Letters in the building department show issues with Central Houston Holding LLC going back years.
In April of 2015, Arpin wrote a letter saying 20 Norwich Ave. needed immediate electrical repairs, and he threatened termination of electrical service on more than one occasion.
In May of 2010, he sent a notice to the property owners for doing roof work without a permit. That October, he wrote that "roofing material has been installed contrary to the manufacturer's installation instructions."
Central Houston Holding LLC leases the land from the Roman Catholic Diocese of Norwich, and Arpin said Bishop Michael Cote has been unable to get the company to do work either.
Norwich Mayor Peter Nystrom said he visited Starrwood on Thursday to talk to the store manager but has known for a few months that the store was planning to close.
Nystrom said he and the Norwich Community Development Corp., the city's economic development agency, will try to help the store owners find a new location in the Taftville area for the neighborhood grocery store.
"Certainly, a grocery in Taftville would make sense with everything going on there," Nystrom said. "I told them I would work with them in any way I can to keep them in the city."
The market is a short distance from the Ponemah Mill complex, which is being renovated into 237 apartments called the Lofts at Ponemah Mill, and a second 169-unit complex, The Hills at Riverview, both on Route 97 in Taftville.
Nystrom said the store owners were frustrated at the lack of maintenance by the building owner over the years. The grocery store freezer units are considered part of the building, and they have been failing. The units are so old, it has been difficult for the store owners to get parts, he said, and they ran into problems at times with the health department.
The freezer units have been damaged by water from the leaking roof, Nystrom said.
Nystrom said the taxes are current on the building, but he is concerned that given the condition of the building, it would be difficult to find a new tenant.
"It's unfortunate that we're losing any food service and food providers to the area," said Finbar O'Neill, director of operations for the developer of Ponemah Mill. "I really was hoping that we'd be gaining some rather than losing them."
He said he'd love to have something like Starrwood at Ponemah Mill, and that he would have a consultant reach out to the market owners. OneKey LLC, which is developing the apartments in the largest mill building, also owns a second building in the complex and recently purchased a commercial building across from the mill.

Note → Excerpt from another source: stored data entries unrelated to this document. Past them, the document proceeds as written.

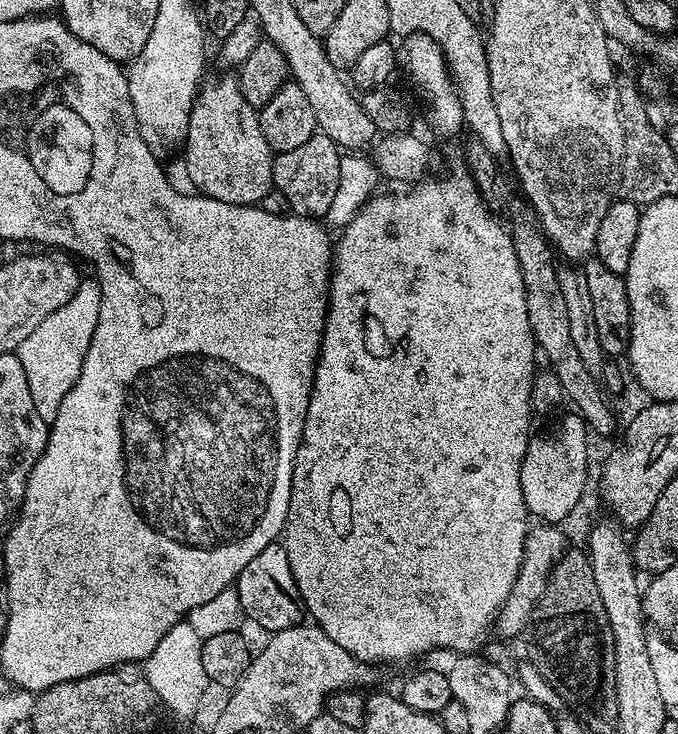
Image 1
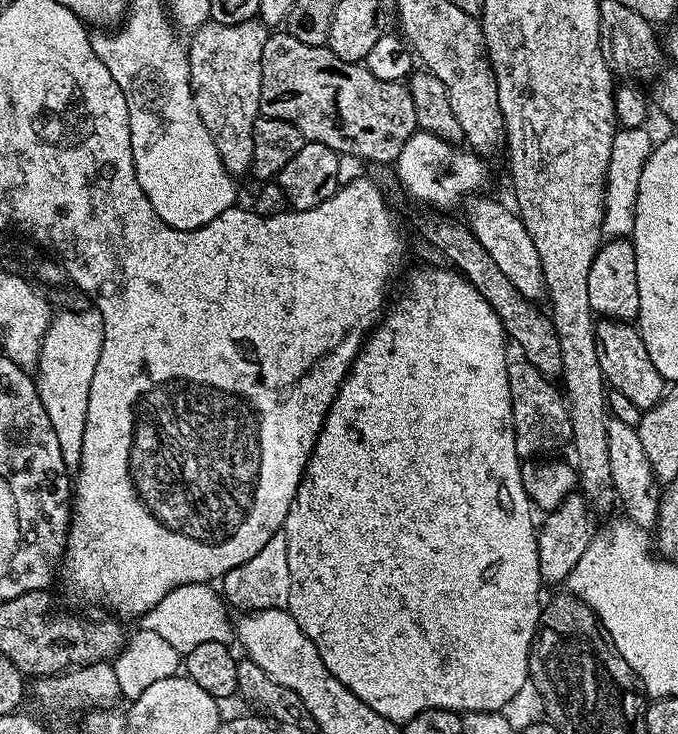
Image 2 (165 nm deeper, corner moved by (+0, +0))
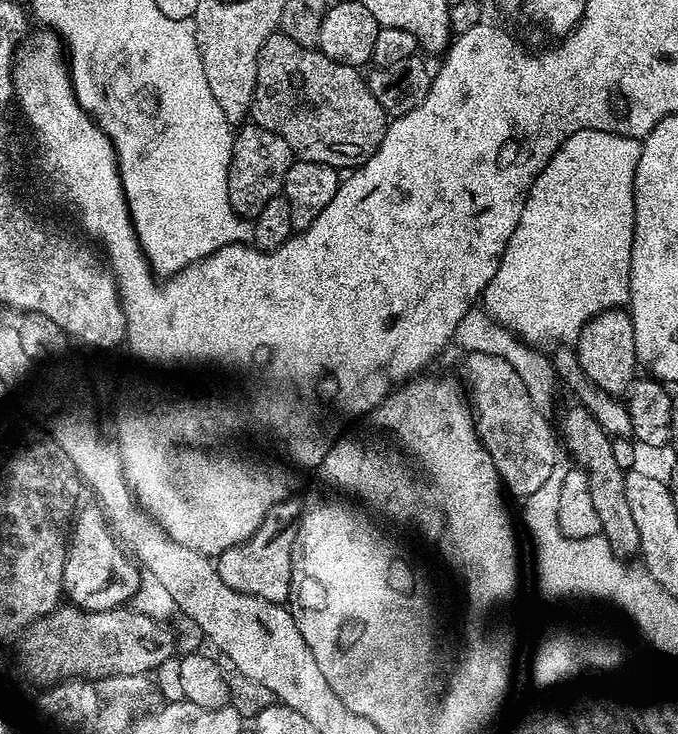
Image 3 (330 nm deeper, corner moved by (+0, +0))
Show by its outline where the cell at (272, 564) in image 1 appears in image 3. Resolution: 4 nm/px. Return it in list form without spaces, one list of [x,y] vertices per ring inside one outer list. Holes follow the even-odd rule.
[[[296,498],[270,506],[266,518],[262,518],[262,526],[258,526],[258,530],[254,530],[254,534],[246,538],[246,542],[230,546],[230,550],[215,557],[218,578],[222,578],[226,586],[242,594],[250,594],[266,602],[284,604],[292,589],[292,551],[296,527],[300,525],[301,511],[301,501]]]

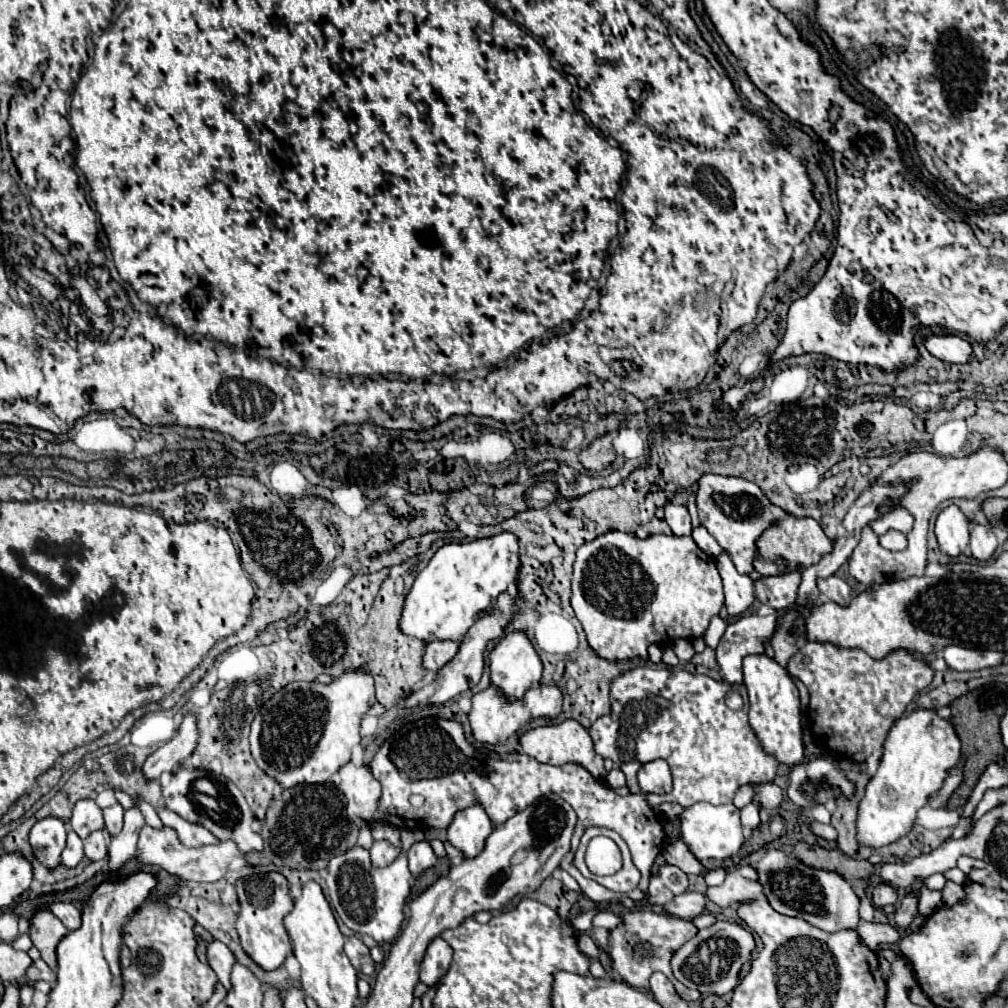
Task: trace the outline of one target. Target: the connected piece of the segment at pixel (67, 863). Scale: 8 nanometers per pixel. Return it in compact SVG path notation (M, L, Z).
M70 830L68 832L68 842L66 842L66 848L62 852L62 866L64 868L76 868L84 858L84 852L82 852L82 840Z

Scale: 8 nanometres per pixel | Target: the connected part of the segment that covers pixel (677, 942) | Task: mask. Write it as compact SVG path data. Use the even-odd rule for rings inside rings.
M638 910L638 912L624 914L624 924L616 926L610 932L612 968L624 978L626 984L630 984L632 988L638 988L638 990L648 990L648 986L650 986L648 978L654 972L664 972L672 980L672 984L682 1000L700 1002L702 994L698 990L692 990L692 994L690 994L690 988L684 986L682 982L678 982L672 974L672 968L670 968L670 958L674 956L674 952L682 944L686 944L690 938L694 938L696 932L698 932L698 928L690 920L682 920L676 916L658 914L652 910Z

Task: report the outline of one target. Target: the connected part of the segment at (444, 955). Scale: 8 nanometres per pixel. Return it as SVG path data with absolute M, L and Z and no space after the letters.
M440 936L434 938L420 964L420 982L432 988L434 984L438 984L438 978L446 974L446 970L450 968L450 962L452 962L452 948Z

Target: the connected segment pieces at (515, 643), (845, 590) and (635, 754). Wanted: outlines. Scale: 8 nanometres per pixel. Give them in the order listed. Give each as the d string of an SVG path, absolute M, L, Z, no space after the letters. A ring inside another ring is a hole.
M512 632L506 634L506 638L502 638L498 642L498 646L490 652L490 688L500 690L510 702L520 700L526 690L534 684L540 682L542 678L542 662L532 646L532 642L522 634L522 632Z
M838 576L818 580L818 588L826 600L836 602L840 606L848 606L852 600L852 588Z
M636 666L636 668L628 670L628 672L618 674L618 676L614 678L614 682L610 682L610 708L612 708L612 712L610 712L608 716L602 716L602 718L598 718L598 720L592 724L590 736L592 736L592 740L594 740L596 752L598 752L602 758L610 758L610 760L616 764L616 768L620 768L620 770L624 772L624 776L626 776L626 786L628 786L630 792L638 792L636 774L638 774L638 770L640 770L646 762L652 762L652 760L662 758L662 760L666 760L668 766L670 766L672 780L674 780L674 788L672 788L670 794L664 794L664 796L650 796L650 798L648 798L648 804L654 806L654 808L660 806L662 802L680 804L680 806L684 806L684 808L688 808L688 806L692 806L692 804L696 804L696 802L702 802L702 800L704 800L704 802L710 802L710 804L728 804L728 802L732 802L732 798L734 798L734 794L736 794L736 790L738 790L740 786L744 786L744 784L772 782L774 776L776 776L778 762L776 762L772 756L764 754L764 750L762 750L762 746L760 746L756 734L752 732L752 728L750 728L750 724L748 724L748 694L746 694L746 688L744 688L744 686L732 686L732 684L728 684L728 682L724 682L724 680L718 682L718 680L714 680L714 678L710 678L710 676L692 674L692 672L688 672L688 670L678 670L678 668L666 668L666 666L664 666L664 668ZM730 690L736 690L736 692L744 698L744 706L742 706L740 710L730 710L730 708L726 706L724 700L726 700L726 694L728 694Z

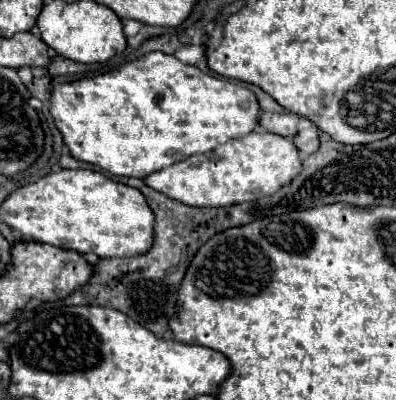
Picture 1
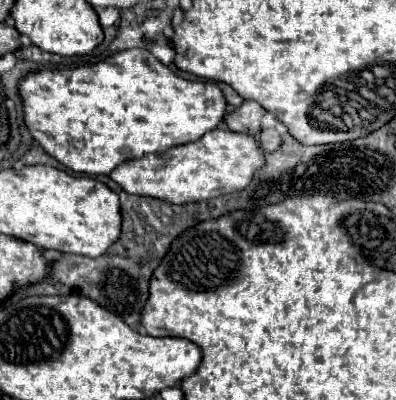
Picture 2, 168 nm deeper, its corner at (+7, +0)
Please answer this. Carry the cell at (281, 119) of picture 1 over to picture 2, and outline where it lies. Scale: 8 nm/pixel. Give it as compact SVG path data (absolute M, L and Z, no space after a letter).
M244 102L240 108L228 112L226 116L226 124L230 130L234 132L242 132L242 134L248 134L248 136L260 136L260 130L262 130L262 116L268 114L260 104L256 102Z

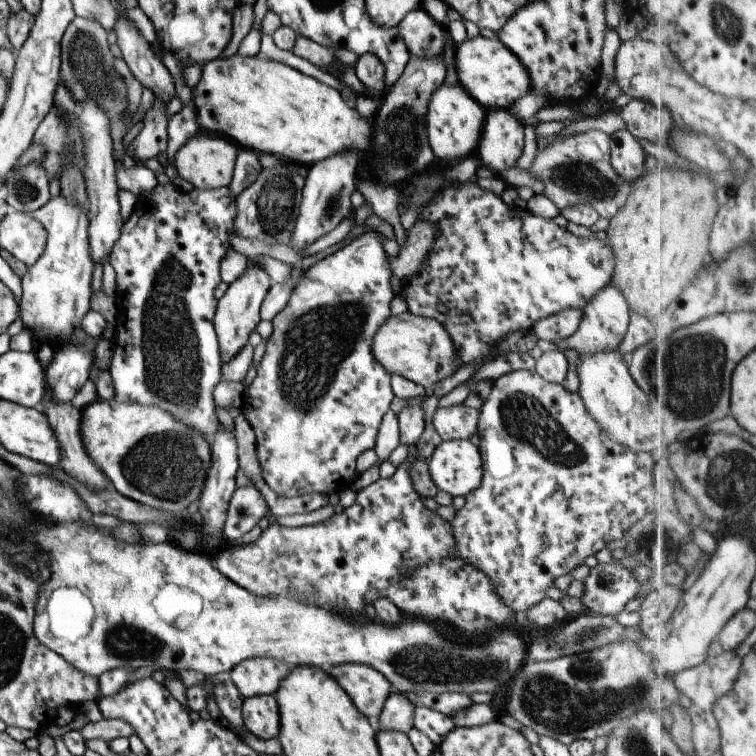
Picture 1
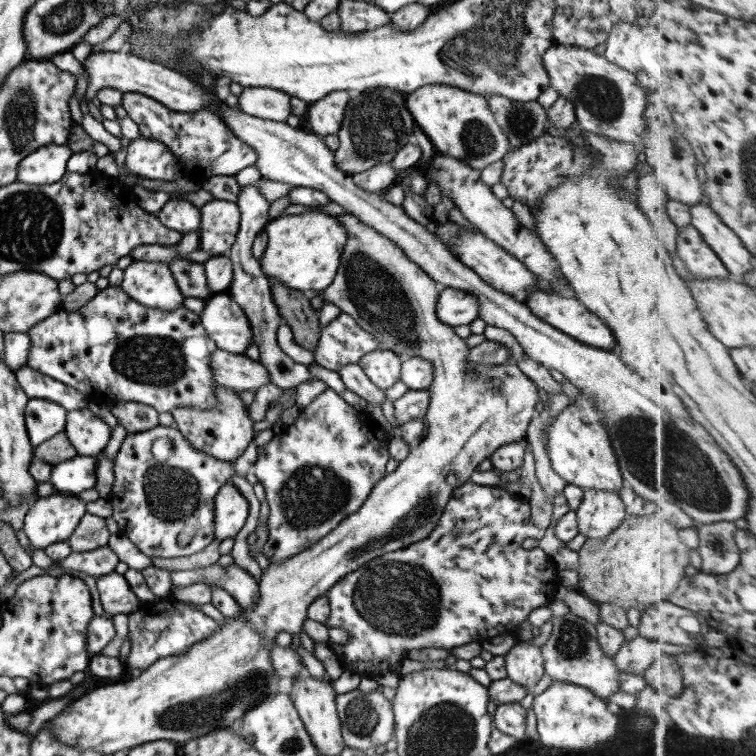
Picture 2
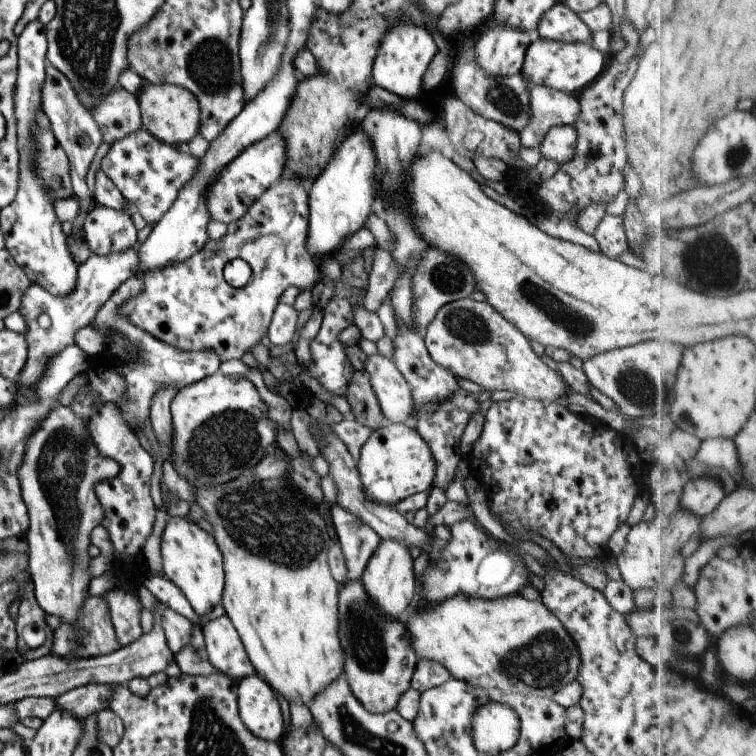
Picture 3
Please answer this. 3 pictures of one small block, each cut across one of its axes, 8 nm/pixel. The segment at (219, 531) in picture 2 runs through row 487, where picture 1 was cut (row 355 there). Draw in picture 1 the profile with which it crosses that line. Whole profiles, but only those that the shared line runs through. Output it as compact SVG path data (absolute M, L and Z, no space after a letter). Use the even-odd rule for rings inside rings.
M247 265L246 270L231 282L221 298L216 300L212 326L219 346L221 363L229 361L248 342L249 333L260 322L258 311L270 288L270 279L259 265Z

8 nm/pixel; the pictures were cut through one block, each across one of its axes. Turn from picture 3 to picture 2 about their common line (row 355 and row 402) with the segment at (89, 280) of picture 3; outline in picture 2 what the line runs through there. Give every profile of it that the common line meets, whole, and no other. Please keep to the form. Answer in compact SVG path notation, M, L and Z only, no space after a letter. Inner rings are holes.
M28 399L24 406L24 425L31 446L61 432L67 411L55 402L43 399Z

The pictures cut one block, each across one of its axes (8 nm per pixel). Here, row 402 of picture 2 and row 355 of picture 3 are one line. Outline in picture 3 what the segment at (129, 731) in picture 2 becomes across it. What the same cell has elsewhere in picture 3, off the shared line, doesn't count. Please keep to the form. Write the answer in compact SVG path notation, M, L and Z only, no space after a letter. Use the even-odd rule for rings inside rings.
M465 297L444 304L422 331L422 339L437 366L451 371L457 379L475 382L483 391L507 390L547 403L564 398L564 379L547 368L528 346L527 339L485 301Z

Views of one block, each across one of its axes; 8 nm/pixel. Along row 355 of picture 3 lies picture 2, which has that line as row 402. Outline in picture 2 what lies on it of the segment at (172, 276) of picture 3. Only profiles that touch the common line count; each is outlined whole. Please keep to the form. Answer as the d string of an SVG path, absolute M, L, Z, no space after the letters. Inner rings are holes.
M215 385L215 408L199 409L199 407L181 406L169 411L175 421L176 429L189 441L191 447L211 455L221 462L233 462L249 446L253 438L253 420L247 415L247 407L241 403L239 392Z

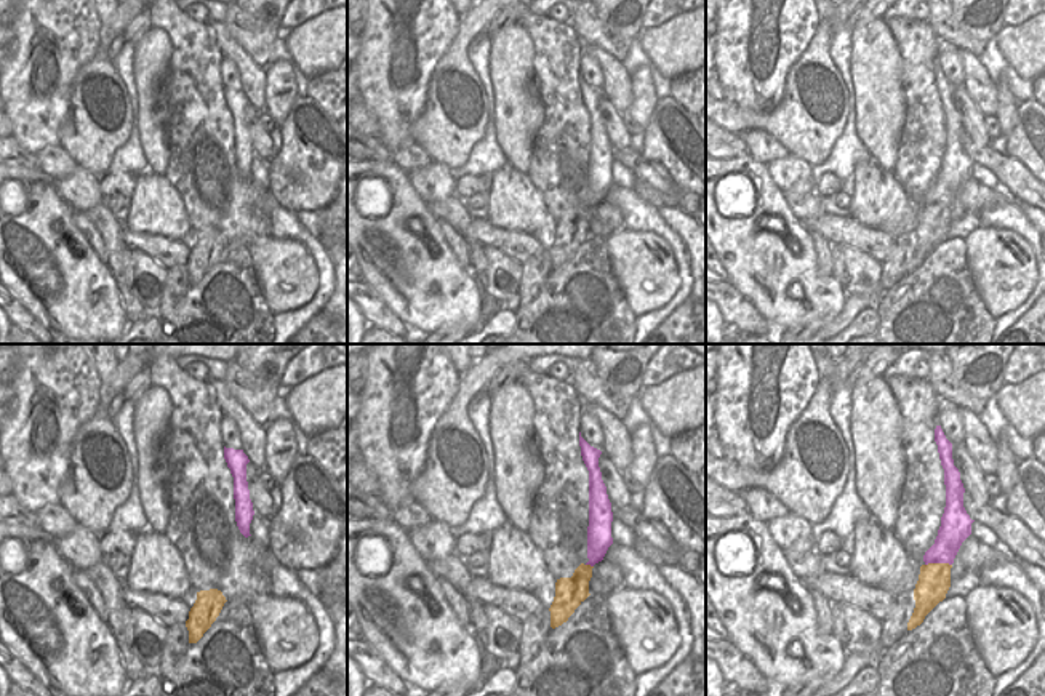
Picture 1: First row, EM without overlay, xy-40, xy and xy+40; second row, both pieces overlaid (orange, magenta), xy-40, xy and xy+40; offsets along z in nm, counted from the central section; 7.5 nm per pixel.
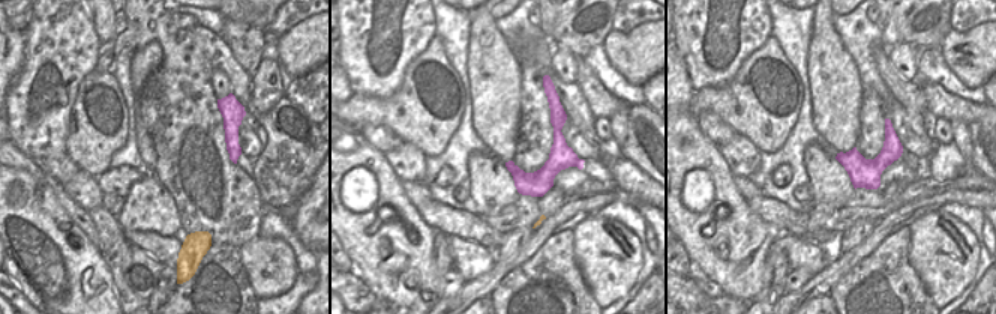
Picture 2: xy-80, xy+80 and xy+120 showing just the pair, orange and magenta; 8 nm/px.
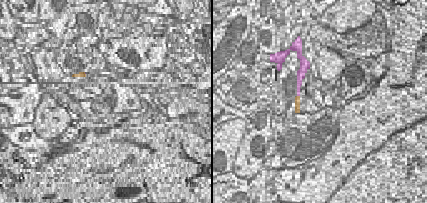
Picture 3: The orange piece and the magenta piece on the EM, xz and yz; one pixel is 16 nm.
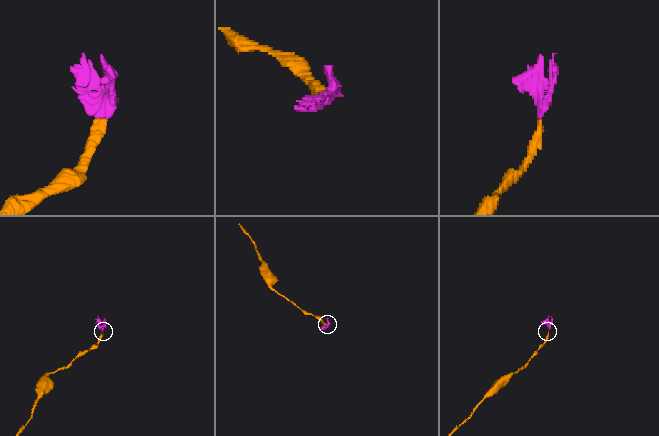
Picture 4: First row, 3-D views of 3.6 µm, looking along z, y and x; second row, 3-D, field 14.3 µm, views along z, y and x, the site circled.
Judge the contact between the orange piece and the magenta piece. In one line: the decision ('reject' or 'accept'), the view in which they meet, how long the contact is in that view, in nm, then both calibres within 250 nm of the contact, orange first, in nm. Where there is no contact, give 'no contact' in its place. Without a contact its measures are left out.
reject; contact in xy+40; length 200 nm; calibres 240 and 200 nm

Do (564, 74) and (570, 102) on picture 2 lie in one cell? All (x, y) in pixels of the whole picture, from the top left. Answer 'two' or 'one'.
two

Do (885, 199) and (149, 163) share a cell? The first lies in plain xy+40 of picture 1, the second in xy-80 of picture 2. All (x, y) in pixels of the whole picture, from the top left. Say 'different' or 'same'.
different

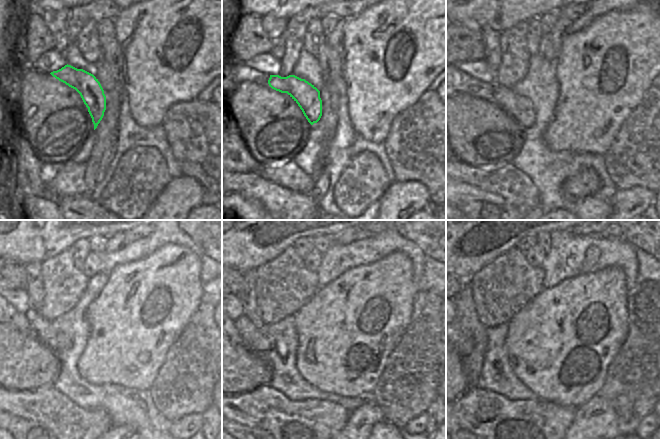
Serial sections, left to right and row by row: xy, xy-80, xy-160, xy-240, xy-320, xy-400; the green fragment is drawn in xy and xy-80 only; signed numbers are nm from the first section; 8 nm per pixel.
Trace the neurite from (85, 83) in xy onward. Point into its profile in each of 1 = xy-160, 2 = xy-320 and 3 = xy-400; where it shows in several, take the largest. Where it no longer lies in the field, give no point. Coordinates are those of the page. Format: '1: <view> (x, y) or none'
1: xy-160 (518, 107)
2: xy-320 (252, 338)
3: xy-400 (466, 344)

Shoppers leaving Starrwood on Thursday expressed disappointment at the loss of a convenient option, and that they would now have to go to a chain like Stop & Shop or Walmart.
Laurie Remondi, who said she has been shopping at Starrwood for 13 or 14 years, said the imminent closure doesn't surprise her, because she's been watching the store go backwards.
But with its location between her home and the barn where she has a horse, Starrwood has been convenient for her.
"I just hope that somebody else takes over and another grocery store comes back," she said.